Ep. 90 - Papale papale -"Zizzania"
Giovanni Paolo II, udienza generale 25 settembre 1991
Una delle parabole narrate da Gesù sulla crescita del Regno di Dio sulla terra ci fa scoprire con molto realismo il carattere di lotta che il regno comporta, per la presenza e l’azione di un “nemico”, che “semina la zizzania (o gramigna) in mezzo al grano”. Dice Gesù che, quando “la messe fiorì e fece frutto, ecco apparve anche la zizzania”. I servi del padrone del campo vorrebbero strapparla, ma il padrone non glielo consente, “perché non succeda che . . . sradichiate anche il grano. Lasciate che l’una e l’altra crescano insieme fino alla mietitura e al momento della mietitura dirò ai mietitori: Cogliete prima la zizzania e legatela in fastelli per bruciarla; il grano invece riponetelo nel mio granaio” (Mt 13, 24-30). Questa parabola spiega la coesistenza e spesso l’intreccio del bene e del male nel mondo, nella nostra vita, nella stessa storia della Chiesa. Gesù ci insegna a veder le cose con realismo cristiano e a trattare ogni problema con chiarezza di principi, ma anche con prudenza e con pazienza.
Benedetto, Angelus 17 luglio 2011
Gesù paragona il Regno dei cieli ad un campo di grano, per farci comprendere che dentro di noi è seminato qualcosa di piccolo e nascosto, che, tuttavia, possiede un’insopprimibile forza vitale. Malgrado tutti gli ostacoli, il seme si svilupperà e il frutto maturerà. Questo frutto sarà buono solo se il terreno della vita sarà stato coltivato secondo la volontà divina. Per questo, nella parabola del buon grano e della zizzania (Mt 13,24-30), Gesù ci avverte che, dopo la semina fatta dal padrone, “mentre tutti dormivano” è intervenuto “il suo nemico”, che ha seminato l’erba cattiva. Questo significa che dobbiamo essere pronti a custodire la grazia ricevuta dal giorno del Battesimo, continuando ad alimentare la fede nel Signore, che impedisce al male di mettere radici. Sant’Agostino, commentando questa parabola, osserva che “molti prima sono zizzania e poi diventano buon grano” e aggiunge: “se costoro, quando sono cattivi, non venissero tollerati con pazienza, non giungerebbero al lodevole cambiamento”.
Paolo VI, Angelus 22 agosto 1971
Ma poi, guardando meglio in questa area della nostra esperienza, piena di troppo rigogliosa zizzania, scorgiamo anche molto, molto buon grano. (...) E poi quante, quante opere buone e utili e nobili vigoreggiano ancora in questo mondo turbato e traviato.

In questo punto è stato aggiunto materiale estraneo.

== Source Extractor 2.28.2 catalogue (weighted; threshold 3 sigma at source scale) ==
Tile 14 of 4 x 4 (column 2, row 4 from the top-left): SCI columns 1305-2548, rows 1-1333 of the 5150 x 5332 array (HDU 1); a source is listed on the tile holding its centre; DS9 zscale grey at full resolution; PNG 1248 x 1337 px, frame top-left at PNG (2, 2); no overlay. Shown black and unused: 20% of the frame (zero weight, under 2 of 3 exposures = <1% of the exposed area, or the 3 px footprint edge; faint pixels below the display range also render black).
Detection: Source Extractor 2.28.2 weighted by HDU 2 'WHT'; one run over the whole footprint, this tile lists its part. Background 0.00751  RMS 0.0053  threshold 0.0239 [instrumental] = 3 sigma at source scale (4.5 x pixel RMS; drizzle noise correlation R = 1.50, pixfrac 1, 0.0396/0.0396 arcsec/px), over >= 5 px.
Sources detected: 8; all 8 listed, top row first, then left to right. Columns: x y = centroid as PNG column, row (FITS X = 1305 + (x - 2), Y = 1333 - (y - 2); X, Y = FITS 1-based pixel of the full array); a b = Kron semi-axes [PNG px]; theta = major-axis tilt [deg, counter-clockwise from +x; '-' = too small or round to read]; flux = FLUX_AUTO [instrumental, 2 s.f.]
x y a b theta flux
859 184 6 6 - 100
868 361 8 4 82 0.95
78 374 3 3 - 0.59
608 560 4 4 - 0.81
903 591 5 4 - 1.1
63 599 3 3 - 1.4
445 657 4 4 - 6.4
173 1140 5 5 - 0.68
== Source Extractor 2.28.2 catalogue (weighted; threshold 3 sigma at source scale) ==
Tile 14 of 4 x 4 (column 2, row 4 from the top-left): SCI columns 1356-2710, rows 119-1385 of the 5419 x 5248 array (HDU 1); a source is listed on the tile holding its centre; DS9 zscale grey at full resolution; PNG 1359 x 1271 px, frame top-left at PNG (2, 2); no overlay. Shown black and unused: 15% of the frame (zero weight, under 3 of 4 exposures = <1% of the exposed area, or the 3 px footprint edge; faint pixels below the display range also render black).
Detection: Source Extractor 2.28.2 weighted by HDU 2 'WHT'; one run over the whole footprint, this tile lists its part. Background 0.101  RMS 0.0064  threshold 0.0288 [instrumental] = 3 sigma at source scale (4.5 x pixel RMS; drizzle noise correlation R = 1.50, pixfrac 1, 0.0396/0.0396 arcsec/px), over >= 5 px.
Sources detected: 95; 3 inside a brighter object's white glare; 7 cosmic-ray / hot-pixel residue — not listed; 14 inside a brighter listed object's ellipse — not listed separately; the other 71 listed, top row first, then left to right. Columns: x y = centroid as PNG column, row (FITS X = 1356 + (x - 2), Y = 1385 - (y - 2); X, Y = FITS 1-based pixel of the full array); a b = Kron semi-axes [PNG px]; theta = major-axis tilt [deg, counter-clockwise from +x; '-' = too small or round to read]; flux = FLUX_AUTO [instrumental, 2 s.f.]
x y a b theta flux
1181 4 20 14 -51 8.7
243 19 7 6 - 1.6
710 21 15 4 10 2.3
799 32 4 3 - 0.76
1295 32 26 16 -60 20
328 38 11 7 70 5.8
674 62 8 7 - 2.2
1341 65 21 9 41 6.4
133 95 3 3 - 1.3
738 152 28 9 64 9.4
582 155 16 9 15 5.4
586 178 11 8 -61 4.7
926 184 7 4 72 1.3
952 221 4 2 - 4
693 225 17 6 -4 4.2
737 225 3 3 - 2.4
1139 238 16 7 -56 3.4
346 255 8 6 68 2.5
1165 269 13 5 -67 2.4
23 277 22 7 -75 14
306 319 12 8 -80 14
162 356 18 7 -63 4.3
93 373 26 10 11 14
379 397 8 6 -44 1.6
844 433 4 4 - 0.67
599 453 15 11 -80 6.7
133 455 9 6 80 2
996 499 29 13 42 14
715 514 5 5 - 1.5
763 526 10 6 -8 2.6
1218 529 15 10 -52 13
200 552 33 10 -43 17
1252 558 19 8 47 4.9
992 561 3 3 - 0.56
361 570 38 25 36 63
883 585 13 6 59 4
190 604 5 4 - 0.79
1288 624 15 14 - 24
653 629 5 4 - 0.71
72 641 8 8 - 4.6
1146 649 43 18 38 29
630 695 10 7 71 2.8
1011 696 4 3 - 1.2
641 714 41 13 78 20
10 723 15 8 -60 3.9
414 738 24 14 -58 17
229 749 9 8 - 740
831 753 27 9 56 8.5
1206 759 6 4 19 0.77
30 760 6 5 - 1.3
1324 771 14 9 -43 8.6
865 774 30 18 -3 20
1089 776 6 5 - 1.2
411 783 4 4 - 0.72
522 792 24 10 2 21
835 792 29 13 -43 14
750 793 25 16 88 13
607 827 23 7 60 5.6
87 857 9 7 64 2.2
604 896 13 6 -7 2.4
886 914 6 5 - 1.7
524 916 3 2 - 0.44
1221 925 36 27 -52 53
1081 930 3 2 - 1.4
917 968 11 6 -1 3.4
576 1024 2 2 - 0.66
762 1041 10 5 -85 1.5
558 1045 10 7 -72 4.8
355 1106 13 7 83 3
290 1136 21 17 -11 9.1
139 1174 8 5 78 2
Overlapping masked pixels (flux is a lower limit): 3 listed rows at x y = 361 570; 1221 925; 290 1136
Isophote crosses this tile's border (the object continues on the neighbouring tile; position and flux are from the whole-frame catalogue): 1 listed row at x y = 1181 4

Il bene non è vinto, non è morto: anzi cresce e vigoreggia proprio nel confronto dialettico del male provocante e crescente. Il bene! tocca a noi, a ciascuno di noi, generarlo! E allora lo sguardo si fa verticale e implorante, e chiede dall’alto luce, forza, speranza e gaudio, con la Madonna a dialogo.
Francesco, discorso alla Curia Romana, 21 dicembre 2018
Cari fratelli e sorelle,
ora permettetemi di parlare anche di un’altra afflizione, ossia dell’infedeltà di coloro che tradiscono la loro vocazione, il loro giuramento, la loro missione, la loro consacrazione a Dio e alla Chiesa; coloro che si nascondono dietro buone intenzioni per pugnalare i loro fratelli e seminare zizzania, divisione e sconcerto; persone che trovano sempre giustificazioni, perfino logiche, perfino spirituali, per continuare a percorrere indisturbati la strada della perdizione.
E questa non è una novità nella storia della Chiesa. Sant’Agostino, parlando del buon grano e della zizzania, afferma : «Credete forse, fratelli miei, che la zizzania non possa salire fino alle cattedre episcopali? Credete forse che essa sia solo nei ceti inferiori e non in quelli superiori? Volesse il cielo che noi non fossimo zizzania! […] Anche sulle cattedre episcopali c’è il frumento e c’è la zizzania; e tra le varie comunità di fedeli c’è il frumento e c’è la zizzania» (Sermo 73, 4: PL 38, 472).